The cumulative distribution graph (Figure 8) underscores the critical role of wet days in shaping the overall precipitation distribution, findings that are consistent with the results presented in Table 1, Table 2, Table 3 and Table 4. The ERA5 model, in particular, demonstrates a notable discrepancy from observed data, characterized by an underestimation of days with sub-1 mm precipitation and an overestimation of days with 1–10 mm rainfall. This observation is further substantiated by Figure S7, which reveals a disproportionately high contribution of the 1–10 mm precipitation range to the total precipitation in the ERA5 and IKGAM datasets. To further solidify the observed differences in the cumulative plots, in Table S3 the results of the Wilcoxon–ManS2–Whitney test are presented. The results show that the ERA5 distribution has the largest effect size when compared to the interpolation methods, with the differences being more pronounced on a daily basis.
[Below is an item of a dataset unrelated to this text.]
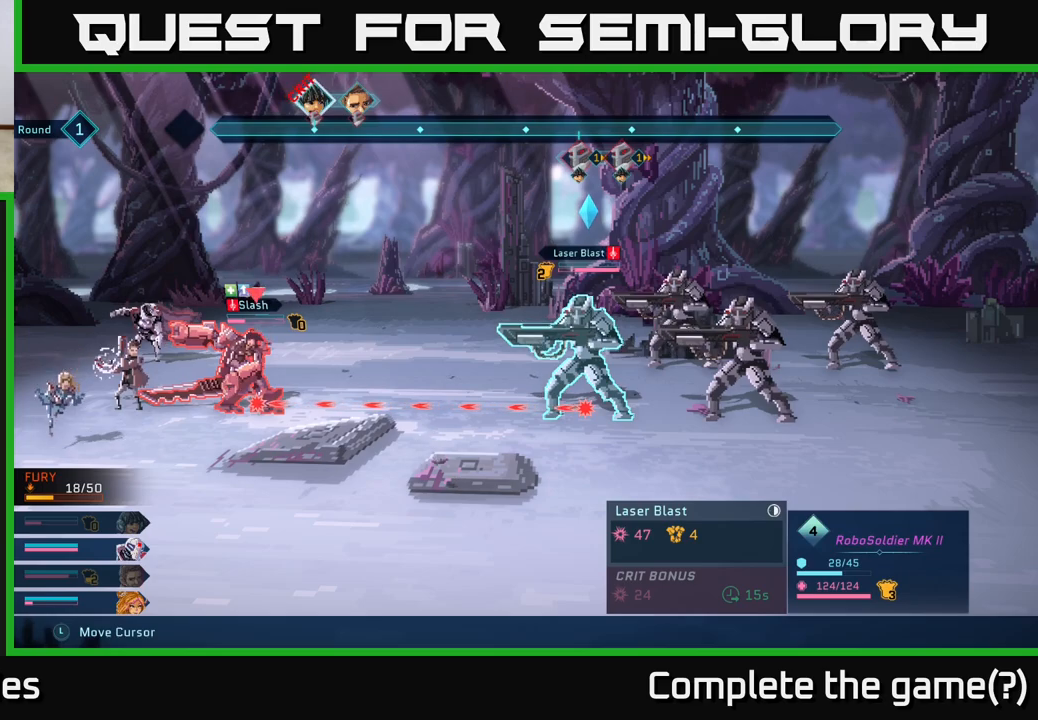
{"buttons": ["R2"], "left_stick": "left", "right_stick": "center", "events": [[67, "left_stick", "right"], [250, "left_stick", "center"], [450, "left_stick", "left"]]}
All results of the test are statistically significant within the 1% level, with the IKGAMRK model recording a slightly higher p-value than the rest of the models on the distribution of monthly precipitation totals. The differences between the daily and monthly results can be attributed to the overestimation of wet days in the region. While the IKGAMV2 model represents an improvement over both IKGAM and ERA5, the IKGAMRK model exhibits the most accurate representation of the observed precipitation distribution across all precipitation thresholds, with the exception of extreme events exceeding 50 mm. The reason that we did not incorporate even more extreme precipitation models coupled with more IK models in the IKGAMRK approach is that due to their rarity, we were not able to incorporate enough data to train the models. To further optimize the methodology’s performance, future research should explore the utilization of different combinations of data, models, and thresholds for extreme precipitation.
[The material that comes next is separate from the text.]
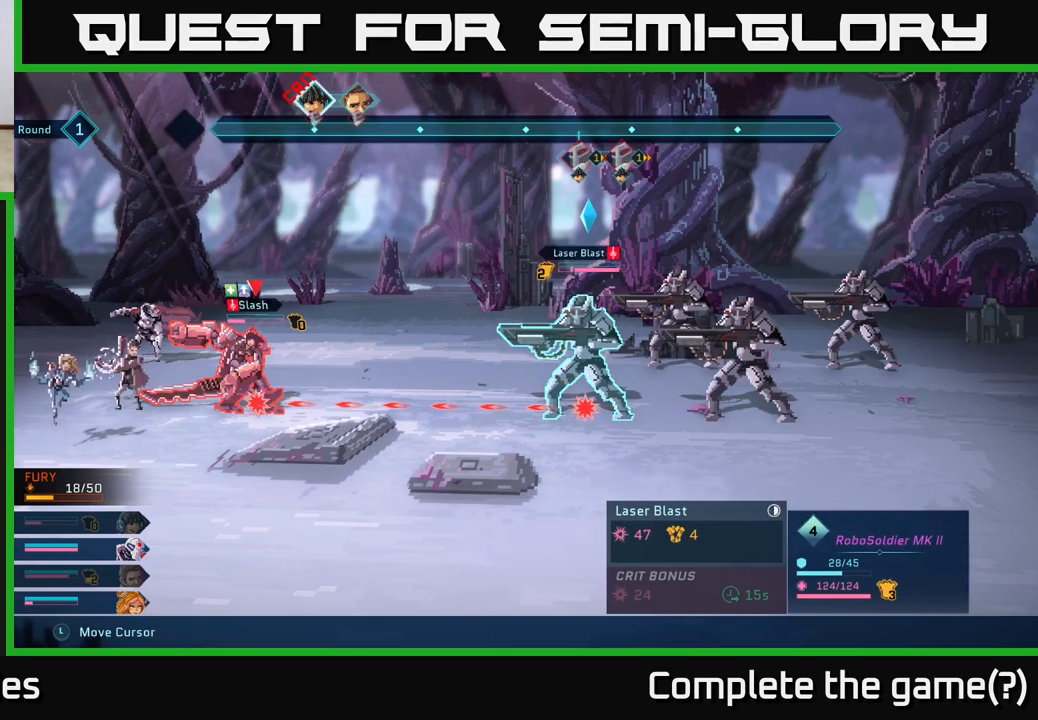
{"buttons": ["R2"], "left_stick": "center", "right_stick": "center", "events": [[100, "left_stick", "center"], [250, "left_stick", "right"], [400, "left_stick", "center"]]}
In conclusion, the best-performing model overall was IKGAMRK because it can interpolate the distribution of precipitation more accurately across the whole region. The rest of the models seem to excel at predicting certain aspects of precipitation but lack the ability to accurately predict the distribution of precipitation. The differences between the approaches are also observed when comparing their results on a daily basis (Table S2) and their distributions (Figure S7, Figure 8, and Table S2). This is especially pronounced in the number of P20 events (Table 4) where none of the other models can accurately predict the parameter, highlighting the outperformance of the novel modeling framework in accurately interpolating extreme precipitation events. Moreover, the main strength of IKGAMRK lies in its utilization of multiple IK models for different precipitation thresholds. The adjustable thresholds within the multi-model approach enhance the accuracy of precipitation prediction across the variable distribution.

5. Conclusions

The goal of this study is to create and compare daily gridded precipitation databases for the Greek region, in order to facilitate a comparative analysis of the different methodologies and their respective strengths and limitations. Three different interpolation models were created, IKGAM utilizes only the station network data and limited geographical variables (Figure S2) to create the precipitation dataset using a combination of IK and GAM. IKGAMV2 model has ERA5 precipitation data blended into the interpolation process and uses a variety of different geographical variables (Figure S3). Finally, IKGAMRK incorporates ERA5 precipitation data and different IK models combined with GAM and specific models for extreme precipitation (Figure 1). From the metrics and figures that were presented, the IKGAMV2 and the IKGAMRK interpolation approaches outperform the ERA5 and IKGAM when estimating annual precipitation totals (Table 1). This improvement is also evident in their respective daily metrics on an annual basis (Table S2). Regarding wet days, the ERA5 dataset simulates a larger annual total of wet days (Figure 4), which seems to hinder its performance compared to the rest of the models (Table 2). Out of the three modeling approaches, the IKGAM is the most accurate in predicting the number of wet days (Table 2 and Table 4), while its performance lags the rest of the methods in the precipitation totals (Table 1) and P20 totals (Table 3 and Table 4). The IKGAMV2 approach is more accurate in precipitation totals; however, it is still less accurate than IKGAMRK in predicting P20 and the number of wet days. The best-performing model is the IKGAMRK since it outperforms the rest of the models when comparing their annual precipitation totals (Table 1), the daily values on an annual basis (Table S2), and the contingency metrics regarding wet days and P20 (Table 4). The outperformance of IKGAMRK is most apparent in precipitation events over 20 mm where there is a notable difference with the rest of the models in the metrics calculated (Table 3 and Table 4). This outperformance is also evident in the precipitation distribution graphs (Figure 8 and Figure S7) and through the metrics of the Wilcoxon–Mann–Whitney test (Table S3).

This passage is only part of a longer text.